# [Source material]
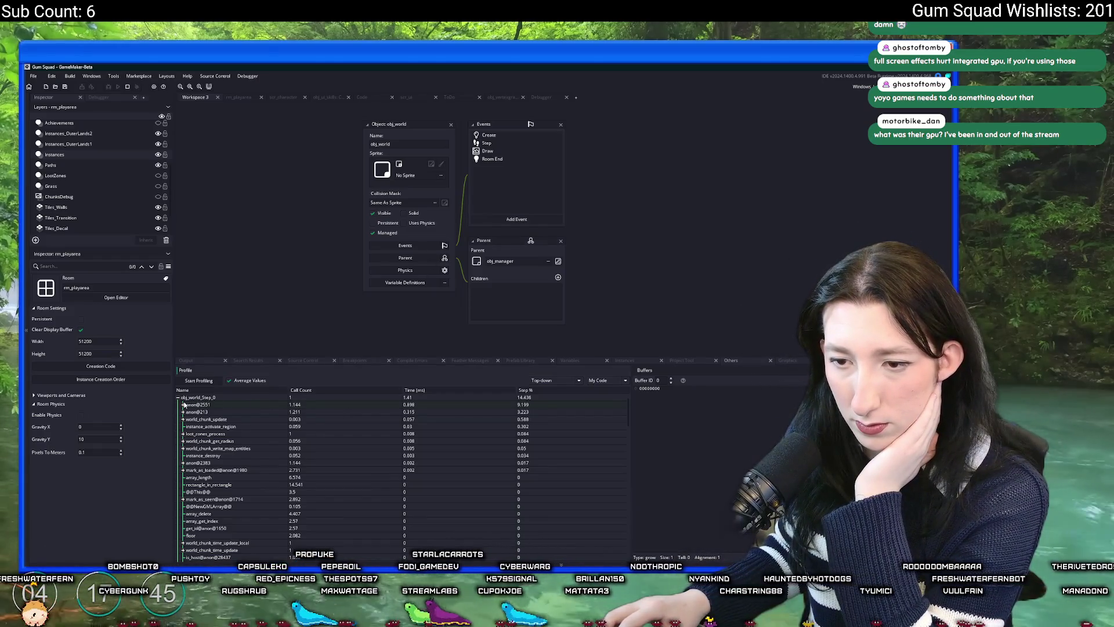
Recheck the anon@2551 profiler entry and bring up project-wide Search & Replace
{"action": "left_click", "coordinate": [183, 404]}
{"action": "left_click", "coordinate": [184, 405]}
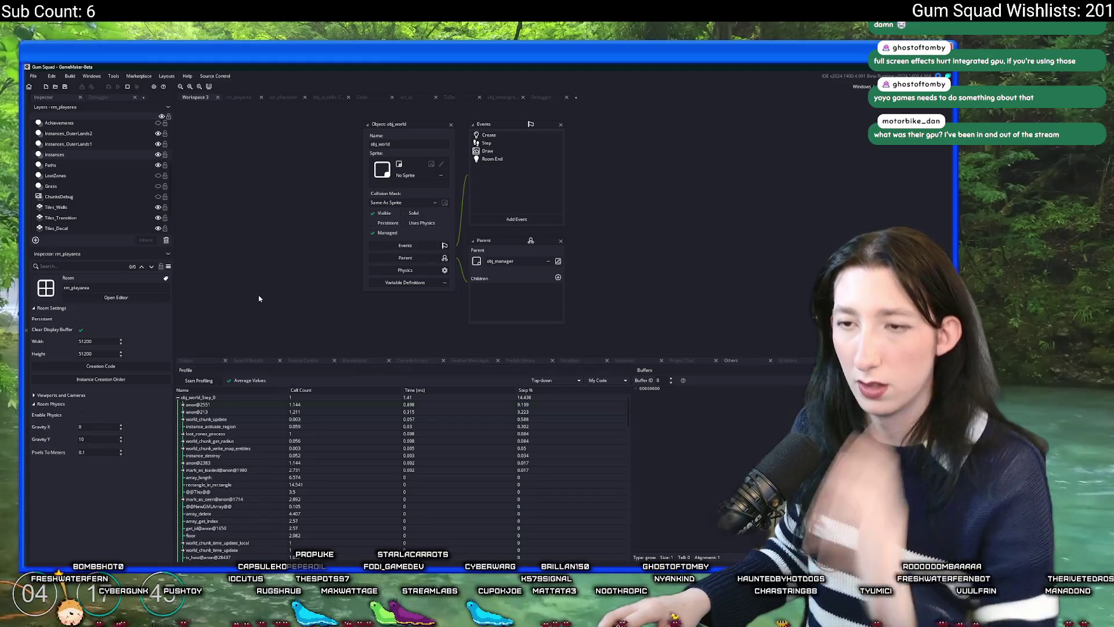
{"action": "key", "text": "ctrl+shift+f"}
{"action": "type", "text": "venos_freeze"}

# [Problem details]
For the records above, state the number of lines that include the string "coordinate" and add nothing.

# [Reply to the task]
2